Monday, February 24, 2020

The Influence of “American Dirt”

If American Dirt Doesn’t Move Us to Rectify the Tragic War on Migrants, Then We Are Lost.
My wife and I just finished Jeanine Cummins’ brilliant, but devastating novel, American Dirt, and we can finally allow the tension to slowly dissipate from our immediate consciousness.
Then came the guilt. Followed by the anger.
If you have not read the novel, I will not put a spoiler in my diatribe. I will simply say this: the antagonists of this novel are the bloodthirsty, amoral drug cartels and the heartless, race-baiting Trump Administration (although Trump’s name is not mentioned very often, rather he is alluded to).
Several years ago, I read a novel entitled Cobra written by Frederick Forsyth, who wrote the classic Day of the Jackal. His book was rather farfetched. At its crux it had a noble premise. In the his book, the American President has a ‘come to Jesus moment’ and makes the decision that the drug cartels are the cause of so much mayhem in the world that nothing short of an all out war initiated by the US military is necessary: a war that isn’t authorized by Congress.

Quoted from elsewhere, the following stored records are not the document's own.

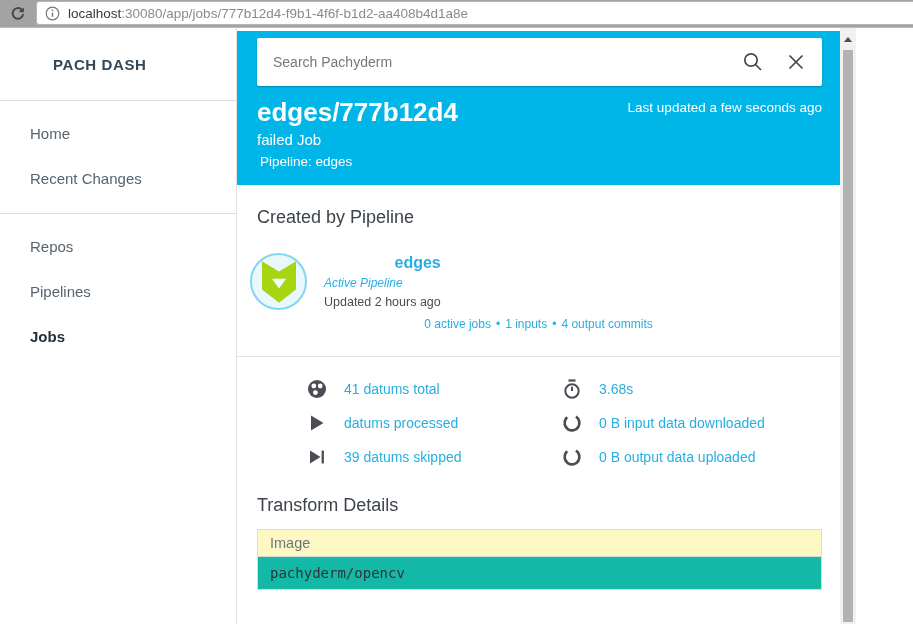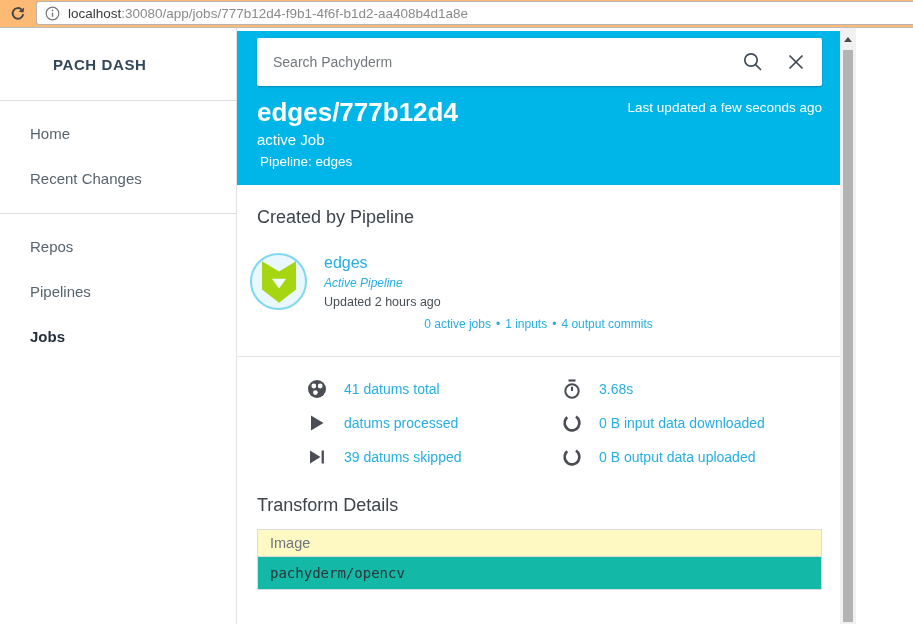--- a/index.html
+++ b/index.html
@@ -7,21 +7,21 @@
   body {
     font-family: "Liberation Sans", "DejaVu Sans", sans-serif;
     background: #ffffff;
     color: #3d444b;
     position: relative;
   }
 
   
   .browser-bar {
     height: 28px;
-    background: #fdba74;
+    background: #a3a3a3;
     border-bottom: 1px solid #bcbcbc;
     display: flex;
     align-items: center;
     position: relative;
   }
   .reload-btn {
     width: 36px;
     height: 100%;
     display: flex;
     align-items: center;
@@ -157,22 +157,23 @@
     border: 2px solid #7ed8f3;
     display: flex;
     align-items: center;
     justify-content: center;
     flex-shrink: 0;
   }
   .pipeline-info { margin-left: 17px; padding-top: 1px; }
   .pipeline-name {
     color: #27aee2;
     font-size: 16px;
-    font-weight: normal;
+    font-weight: bold;
     cursor: pointer;
+    text-align: right;
   }
   .pipeline-state {
     color: #27aee2;
     font-size: 12px;
     font-style: italic;
     margin-top: 4px;
   }
   .pipeline-updated { color: #474e54; font-size: 12.5px; margin-top: 5px; }
 
   .links-row {
@@ -306,21 +307,21 @@
           <svg width="20" height="20" viewBox="0 0 20 20">
             <line x1="3.5" y1="3.5" x2="16.5" y2="16.5" stroke="#414b55" stroke-width="1.7"></line>
             <line x1="16.5" y1="3.5" x2="3.5" y2="16.5" stroke="#414b55" stroke-width="1.7"></line>
           </svg>
         </div>
       </div>
       <div class="title-row">
         <div class="job-title">edges/777b12d4</div>
         <div class="last-updated">Last updated a few seconds ago</div>
       </div>
-      <div class="job-status">active Job</div>
+      <div class="job-status">failed Job</div>
       <div class="job-pipeline">Pipeline: edges</div>
     </div>
 
     <div class="content">
       <h2 class="section-heading">Created by Pipeline</h2>
 
       <div class="pipeline-row">
         <div class="avatar">
           <svg width="34" height="44" viewBox="0 0 36 46">
             <polygon points="0,1 18,12 36,1 36,31 18,45 0,31" fill="#a5d611"></polygon>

It is a military assault by land, air and sea; however, it is accomplished in a Mission Impossible mode, with the drug kingpins “self-destructing in 60 seconds.” If only. (Actually, the plan made a lot of sense; much more than our “shock and awe” catastrophe in Iraq.)
In the face of the unimpeded drug cartel’s destruction of the rule of law in Mexico and Central America, American Dirt chronicles the assault on these migrants that Trump has labeled “murders and rapists.” When Trump claimed that “Mexico is not sending their best,” the tragic characters of Ms. Cummins’ novel epitomize courage. Their journey from the reach of the killers hired by drug lords is unfathomable to most Americans who worry about the slightest disturbance in their daily routine. My anger percolates to any politician aligned with Trump’s cruel caging and separating children from their family.

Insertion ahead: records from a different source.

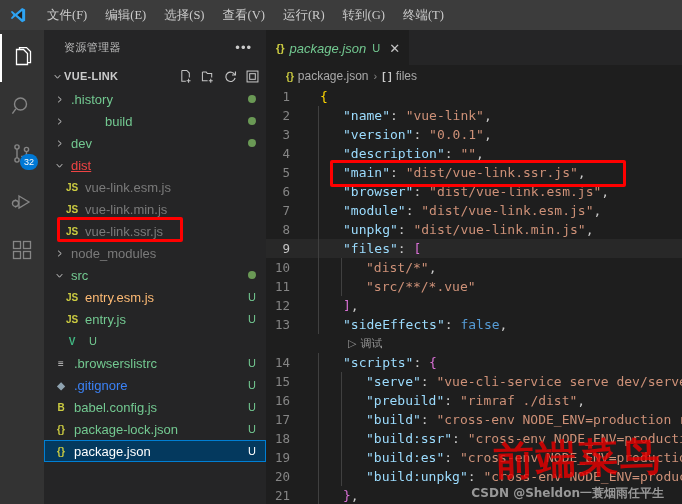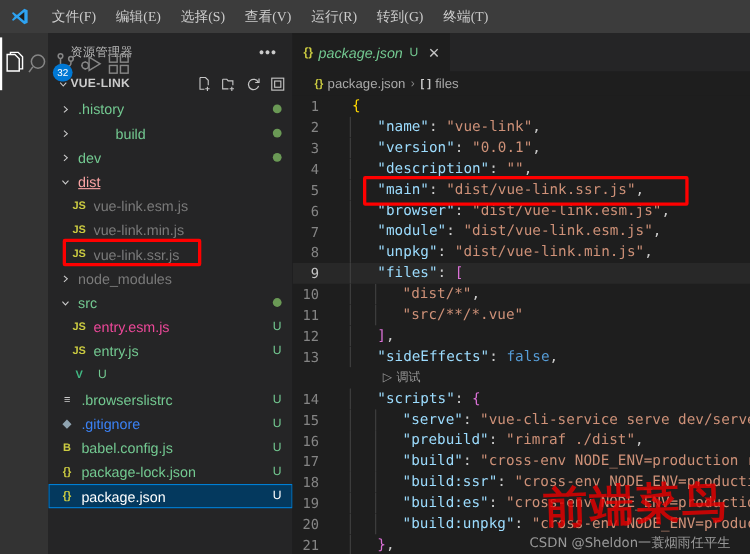--- a/index.html
+++ b/index.html
@@ -22,21 +22,21 @@
   .menu-item {
     padding:3px 9px; font-size:12.5px; color:#cccccc; white-space:nowrap; cursor:default;
   }
 
   
   .bodyrow { flex:1; display:flex; min-height:0; }
 
   
   .activitybar {
     width:44px; min-width:44px; background:#333333;
-    display:flex; flex-direction:row; align-items:flex-start; padding-top:4px;text-decoration:underline;
+    display:flex; flex-direction:column; align-items:flex-end; padding-top:4px;text-decoration:underline;
   }
   .act {
     width:44px; height:48px; display:flex; align-items:center; justify-content:center;
     position:relative; color:#868686; cursor:pointer;
   }
   .act.active { color:#ffffff; }
   .act.active:before {
     content:""; position:absolute; left:0; top:0; bottom:0; width:2px; background:#ffffff;
   }
   .act svg { display:block; }
@@ -152,21 +152,21 @@
     position:absolute; right:20px; bottom:18px;
     font-family:"DejaVu Sans", sans-serif;
     font-size:40px; font-weight:bold; color:rgba(230,0,0,0.82);
     letter-spacing:2px; pointer-events:none; white-space:nowrap;
     transform:rotate(-2deg);
   }
   .wm-csdn {
     position:absolute; right:18px; bottom:2px;
     font-family:"DejaVu Sans", sans-serif; font-size:12px;
     color:rgba(200,200,200,0.72); pointer-events:none; white-space:nowrap;
-    display:flex; align-items:center; gap:3px;
+    display:flex; align-items:center; gap:3px;font-weight:bold;
   }
 </style>
 </head>
 <body>
 
 <div class="app">
 
   <div class="menubar">
     <div class="vslogo">
       <svg width="18" height="18" viewBox="0 0 24 24">
@@ -327,21 +327,21 @@
             </span>
           </div>
           <div class="row">
             <span class="ind" style="width: 8px; min-width: 8px;"></span>
             <span class="chev">
               <svg width="11" height="11" viewBox="0 0 16 16" fill="none" stroke="currentColor" stroke-width="1.4">
                 <path d="M4 6 L8 10.5 L12 6"></path>
               </svg>
             </span>
             <span style="width: 5px; min-width: 5px;"></span>
-            <span class="fname" style="color: #fca5a5; text-decoration: underline;">dist</span>
+            <span class="fname" style="color: #ef4444; text-decoration: underline;">dist</span>
           </div>
           <div class="row">
             <span class="ind" style="width: 19px; min-width: 19px;"></span>
             <span class="ficon" style="color: rgb(203, 203, 65);">JS</span>
             <span class="fname" style="color: rgb(122, 122, 122);">vue-link.esm.js</span>
           </div>
           <div class="row">
             <span class="ind" style="width: 19px; min-width: 19px;"></span>
             <span class="ficon" style="color: rgb(203, 203, 65);">JS</span>
             <span class="fname" style="color: rgb(122, 122, 122);">vue-link.min.js</span>
@@ -370,21 +370,21 @@
             </span>
             <span style="width: 5px; min-width: 5px;"></span>
             <span class="fname" style="color: rgb(115, 201, 145);">src</span>
             <span class="gdot">
               <i style="background: rgb(106, 153, 85);"></i>
             </span>
           </div>
           <div class="row">
             <span class="ind" style="width: 19px; min-width: 19px;"></span>
             <span class="ficon" style="color: rgb(203, 203, 65);">JS</span>
-            <span class="fname" style="color: #ec4899;">entry.esm.js</span>
+            <span class="fname" style="color: #fdba74;">entry.esm.js</span>
             <span class="gstat" style="color: rgb(115, 201, 145);">U</span>
           </div>
           <div class="row">
             <span class="ind" style="width: 19px; min-width: 19px;"></span>
             <span class="ficon" style="color: rgb(203, 203, 65);">JS</span>
             <span class="fname" style="color: rgb(115, 201, 145);">entry.js</span>
             <span class="gstat" style="color: rgb(115, 201, 145);">U</span>
           </div>
           <div class="row">
             <span class="ind" style="width: 19px; min-width: 19px;"></span>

These migrants are not dangerous — it is those chasing them who represent the danger to all Americans.
The terror that the cartels emit is non-stop and limitless. The escape to el norte is the only chance that anyone has once they are targeted, and the aim of the cartels is indiscriminate and unhinged. Ms. Cummins focuses on not just Mexico, but all of Central America. It also makes the point that the United States isn’t the only America in the world.
The novel educates the reader about the reality of escape. The brutality. The danger cannot be overstated. No one can be trusted because the cartels corrupt even the most-well intentioned. The taste of fear is the only sustenance that keeps the migrants scraping forward to el norte.
Ironically, it is irrational fear that Trump and his enablers stoke with the chants of “build a wall.” (Mexico has never paid for this wall, the most senseless, ineffective waste of money sold by Fox “News” and the likes of Rush Limbaugh to a simple minded President, himself walled away golfing, to deal with truly complex problems.)
These migrants are not dangerous — it is those chasing them that represent the danger to all Americans, but migrants are vilified by people who hear a different language or a darker skin tone and jump to conclude that this “infestation” — Trump’s words — needs to be eradicated.